第2話 二人の始まり

 僕たちが付き合うきっかけの話でもしよう。


 それは、中学三年生の秋だった。

 高校受験の本番がじりじりと近づいてきて、何かと慌ただしさと焦り、未来への淡い希望が増していたあの季節に。


 放課後約一時間教室で自習してから帰ろうとしていた僕の靴箱に、一通の手紙が入れられていた。一瞬果たし状かと思ったが、封を開けて清楚な青の小花柄の便せんには飾らずに、



 あなたが好きです。息吹いぶきくんさえよければ付き合ってくれませんか?



 ブルーブラックのインクでつづられた可愛らしい文字に、目が釘付けになった。

 肝心の差出人の名前が無い。ラブレターで一番それ忘れちゃだめだろという部分である。


 一応僕を『息吹くん』と下の名前で呼ぶ人物には心当たりはあったのだけど。


 人生初の告白イベントにあんぐり口を開けながらも、内心誰かのイタズラかドッキリかと考えたその時。

 靴箱の向こう側で、誰かが転んだような鈍い音がした。


「あいたっ」


 二重の意味で慌てた僕が駆けつけると、和花わかさんが尻餅をついていた。シンプルイズベストな中学時代の紺色ブレザー制服は、今思いだすと懐かしい。


 和花さんとはもともと、ある程度は友達を介して他愛無い話をする仲ではあった。互いに『和花さん』『息吹くん』と下の名前で呼び合うくらいには仲良くはしていた。


 とはいえ和花さんは学年どころか学校中の誰もと気さくに話せてしまうような超人である。僕のことは仲の良い一人として見てるのだろうなんて思っていた。

 ついでに言えば成績は学年トップ、生徒にも教職員にも大人気の氷室和花ひむろわか


 そんな彼女が尻餅を付くというドジっ娘成分を摂取できたことに密かな喜びを感じながら、僕はおそるおそる片手を差し伸べた。

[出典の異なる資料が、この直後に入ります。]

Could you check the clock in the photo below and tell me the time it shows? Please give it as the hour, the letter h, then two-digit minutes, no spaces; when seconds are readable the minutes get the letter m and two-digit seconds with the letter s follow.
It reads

 普段なら絶対できない行動だった。家族と仲良く親しい友達も何人かいる僕だけど、それ以外の人とは性別年齢問わずに話すと緊張してしまうのだ。特に相手が女の子だと。


 でも告白された高揚感も手伝って、素直に手がのびた。


「だいじょうぶ?」


「あ、うん」


 なぜかあわあわとした様子の和花さん。

 その視線は僕がもう片方の手に握った手紙に注がれていた。青い小花の恋文に。


「もしかして、この手紙、をくれたのは」

「…………わたし、です」


 そうしてなんやかんやあって、僕たちは恋人同士となった。


 けどみんなのアイドル和花さんに男ができたとなれば、みんな大騒ぎするに決まっている。


 下手したらショックで受験に失敗する生徒が男女問わずして発生する可能性すらあった。それが大げさでないくらい和花さん人気はすごかったのだ。


 だから僕から提案して二人で約束した。

 しばらくのあいだ、付き合っていることは秘密にしようね、と。


 その『しばらく』が高校に入ってからも続くだなんて、思ってもみなかったけど。